How Many Weeks?

A long-time Kabeyun parent writes:

"We feel like 4 is short and 7-8 is too long at this point. Nathaniel also wants to attend a movie making camp in the city for two weeks. We also need a driving break between end of camp and family camp.

I was actually puzzled by the seven week option, but guess it had to do with school sessions? 4, 6, & 8 would have made more sense to me. I totally understand the hassle of comings and goings, for your part, so we can always do 4 again this year."
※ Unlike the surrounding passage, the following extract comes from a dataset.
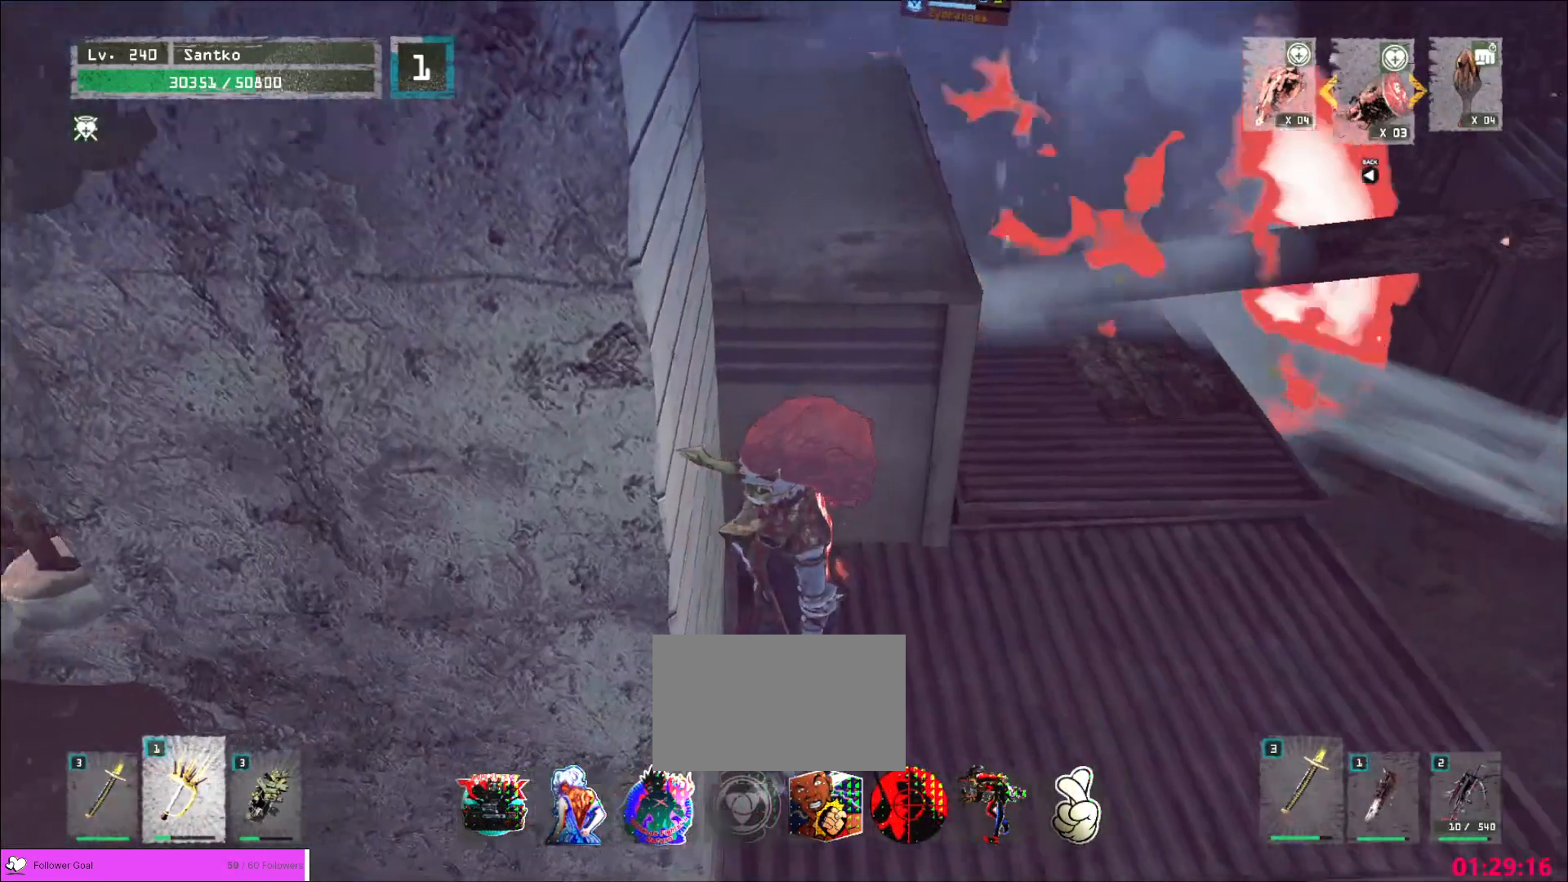
{"keys": [], "mouse": [], "events": []}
I'll try not to give you way more than you want/need to hear about Kabeyun session lengths, but I do want you to know that there are sound reasons to explain away your puzzlements. As you know, the second session has been a perennial challenge, with room to spare always, compared to the first. Years ago, in an effort to recruit new interest, we had an arrangement with John Harris where he would offer two weeks at Kabeyun as an extension to his camp program at Blue Bell - his day camp near Philadelphia. This evolved, along with the increased interest in shorter sessions in the culture, into the two-week introductory session for first-time campers. During the three years of recent funky enrollments I ended up playing around a lot with the two-week option. In the end, feeling the pressure to either carve up the Kabeyun summer into smaller pieces, or stay committed to the longer sessions, I made the decision a couple of years ago to stop carving. Two weeks is nothing in Kabeyun time and doesn't come close to being enough time to do what we promise to do with kids. So, Half Summer I became four-weeks ONLY; Half Summer II still offers the Intro., but with the strict limitation of age and one-time only. Two-weeks, with the transition for as many as 20 kids became two and a half when we pushed the transition to the weekend visiting day, thereby minimizing the impact on the camp. It also gave us a few more days! Then, when we shifted the opening and closing to the weekend, we saw an opportunity for further adaptations: a three-week intro., a shift of visiting day to the end of the session. Three weeks felt much better than two for the kids' experience and it is proving to be successful so far - a number of families, once I get them in conversation to explain why we really want the longer, uninterrupted experience for kids, see that there's not a lot of difference between three and four! Layered on top of all this has been the request, for years informally allowed as space was available in August, which it always is, for more time added onto the July session - the "six-week" option that started when we still had that two-week transition point in the second session. Not wanting anymore coming and going for the kids than is absolutely necessary, this has evolved into the Extended Stay - seven weeks now and that seems to be working, too!

You should be clear about the fact that it is not to prevent "hassle" for us that we are struggling to prevent the coming and going of a lot of different session lengths - clearly, if we opened it up it would benefit the bottom line - but we are trying to provide a certain experience within a certain culture that would be impossible with the coming and going. Other camps have succumbed and where they once were eight-week camps only like us, now offer many combinations of 2,3,4,7 and eight -week sessions. Sad, really, the way we carve everything up into sound bites. Even with the three-week and seven-week extended stay options, I am a bit fearful that we are seeing an erosion of the eight-week summer, but we're watching closely. My ideal is to some season soon drop the three-week option and return to either four or eight ONLY. It might end up as an unrealistic vision.